▶ **EXCERPT PROVIDED**:
## begin

In C:

unsigned char BitTwiddle(unsigned char input)
{
     //this function scrambles the bits of the input
     //change the hard-coded bitwise ors and ands for desired output
     //this example takes 2->5, 0->7, 1->3, 3->4, 4->0, 5->2, 6->1, 7->6
     return ( ((input&0x04)?0x20:0x00)|
              ((input&0x01)?0x80:0x00)|
              ((input&0x02)?0x08:0x00)|
              ((input&0x08)?0x10:0x00)|
              ((input&0x10)?0x01:0x00)|
              ((input&0x20)?0x04:0x00)|
              ((input&0x40)?0x02:0x00)|
              ((input&0x80)?0x40:0x00));
}

bit rot = B = bit-paired keyboard

bit twiddling n.

[very common] 1. (pejorative) An exercise in tuning (see tune) in which incredible amounts of time and effort go to produce little noticeable improvement, often with the result that the code becomes incomprehensible. 2. Aimless small modification to a program, esp. for some pointless goal. 3. Approx. syn. for bit bashing; esp. used for the act of frobbing the device control register of a peripheral in an attempt to get it back to a known state.

--The Jargon File version 4.3.1, ed. ESR, autonoded by rescdsk.

Not covered by The Jargon File, the usage of the term 'bit twiddling' with which I, (and everyone I've mentioned this to) am most familiar does not refer to specific performance optimisations, but merely to the activity of writing code which is aware of and exploits in some way the nature of integers stored as two's complement numbers, or deals with a number treating it as a vector of bits rather than an integer.

It just so happens that a lot of applications of the first form of bit-twiddling are done for performance reasons. The classic examples are probably implementations of find first set, and population count, simple bit-related functions that are appearing as single instructions in modern computer architectures.

Code which simply treats numbers as bits need not be written for performance reasons, though it frequently happens in performance critical code, and is common when interfacing with hardware, or dealing with networking protocols. Calculating checksums is probably a good example, as is the arbitrary bit-remapping function provided above by sydnius.

To provide an example of the two different meanings of the phrase 'bit twiddling', here's my (more efficient) re-write of sydnius bit-remapping code. This is bit-twiddling not only in the sense that it deals with integer quantities as vectors of bits, but also bit twiddling in the Jargon File's sense of being written for performance reasons (sydnius' code implies a lot of branches, which are A Bad ThingTM in modern computer architectures). The fact it's a lot easier to read and maintain reliably is merely a coincidence.


unsigned char BitTwiddle2 (unsigned char input)
{
  /* Remap bits:
     "2->5, 0->7, 1->3, 3->4, 4->0, 5->2, 6->1, 7->6"
     Or, to express the result in terms of the input:

     result[0] = input[4];
     result[1] = input[6];
     result[2] = input[5];
     result[3] = input[1];
     result[4] = input[3];
     result[5] = input[2];
     result[6] = input[7];
     result[7] = input[0];

     The obvious basis of the remapping would be to form a single bit
     value. (0 or 1) corresponding with each bit of the input by shifting
     such that the input bit is in position 0, and masking with 0x1,
     then shifting up into position.

## end

▶ **SHORT EXERCISE 1**:
Answer these questions about the text on bit twiddling:
(a) In the Jargon File entry, what does the first, pejorative sense of "bit twiddling" describe?
(b) Which two functions are called the classic examples of bit twiddling done for performance reasons?
(c) In which two areas is code that treats numbers as bits said to be common?

Spatial layout data:

## begin

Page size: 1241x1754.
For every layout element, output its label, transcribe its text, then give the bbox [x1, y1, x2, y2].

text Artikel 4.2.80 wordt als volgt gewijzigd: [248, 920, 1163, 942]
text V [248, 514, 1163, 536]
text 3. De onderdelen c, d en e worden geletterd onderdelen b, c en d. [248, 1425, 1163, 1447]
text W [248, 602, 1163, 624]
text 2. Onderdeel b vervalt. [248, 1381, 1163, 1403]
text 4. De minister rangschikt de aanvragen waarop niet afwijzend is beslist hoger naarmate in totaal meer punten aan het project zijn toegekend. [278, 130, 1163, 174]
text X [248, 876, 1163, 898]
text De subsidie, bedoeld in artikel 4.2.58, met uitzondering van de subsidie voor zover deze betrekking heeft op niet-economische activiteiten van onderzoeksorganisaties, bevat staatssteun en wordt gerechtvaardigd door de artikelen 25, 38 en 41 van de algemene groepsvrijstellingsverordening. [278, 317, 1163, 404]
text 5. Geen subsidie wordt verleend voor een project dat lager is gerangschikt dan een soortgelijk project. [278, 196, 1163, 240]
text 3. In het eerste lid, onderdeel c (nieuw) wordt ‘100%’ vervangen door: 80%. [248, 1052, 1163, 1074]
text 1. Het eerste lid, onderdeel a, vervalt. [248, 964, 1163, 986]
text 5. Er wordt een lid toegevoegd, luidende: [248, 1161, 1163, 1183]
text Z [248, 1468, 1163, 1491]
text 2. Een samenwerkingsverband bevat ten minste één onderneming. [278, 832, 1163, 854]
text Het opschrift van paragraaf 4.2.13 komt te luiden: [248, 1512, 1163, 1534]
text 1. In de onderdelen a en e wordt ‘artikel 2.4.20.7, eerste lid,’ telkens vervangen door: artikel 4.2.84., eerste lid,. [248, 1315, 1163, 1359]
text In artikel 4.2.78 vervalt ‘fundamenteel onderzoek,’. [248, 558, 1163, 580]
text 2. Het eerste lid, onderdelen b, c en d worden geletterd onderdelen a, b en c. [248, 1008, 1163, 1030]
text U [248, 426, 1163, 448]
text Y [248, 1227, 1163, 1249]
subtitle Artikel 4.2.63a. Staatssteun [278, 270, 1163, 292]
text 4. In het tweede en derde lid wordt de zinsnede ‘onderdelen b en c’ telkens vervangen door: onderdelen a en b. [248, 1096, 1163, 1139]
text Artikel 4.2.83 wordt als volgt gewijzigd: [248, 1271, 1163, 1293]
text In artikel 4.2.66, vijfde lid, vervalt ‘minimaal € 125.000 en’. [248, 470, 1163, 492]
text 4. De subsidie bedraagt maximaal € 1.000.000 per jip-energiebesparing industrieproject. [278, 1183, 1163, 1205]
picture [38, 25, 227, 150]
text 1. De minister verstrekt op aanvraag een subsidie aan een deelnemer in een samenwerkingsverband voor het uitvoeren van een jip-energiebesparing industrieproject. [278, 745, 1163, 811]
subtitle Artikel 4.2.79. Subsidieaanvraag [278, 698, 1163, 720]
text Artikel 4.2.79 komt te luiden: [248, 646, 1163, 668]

## end

▶ **SHORT EXERCISE 2**: Quote the rows of the spatial layout data from the one containing "text Artikel 4.2.80" through the one containing "text 2. Onderdeel", keeping both end rows.

▶ **OUTPUT 1**:
(a) It describes an exercise in tuning in which incredible amounts of time and effort go to produce little noticeable improvement, often with the result that the code becomes incomprehensible.
(b) The classic examples are find first set and population count.
(c) Such code is common when interfacing with hardware and when dealing with networking protocols.

▶ **OUTPUT 2**:
text Artikel 4.2.80 wordt als volgt gewijzigd: [248, 920, 1163, 942]
text V [248, 514, 1163, 536]
text 3. De onderdelen c, d en e worden geletterd onderdelen b, c en d. [248, 1425, 1163, 1447]
text W [248, 602, 1163, 624]
text 2. Onderdeel b vervalt. [248, 1381, 1163, 1403]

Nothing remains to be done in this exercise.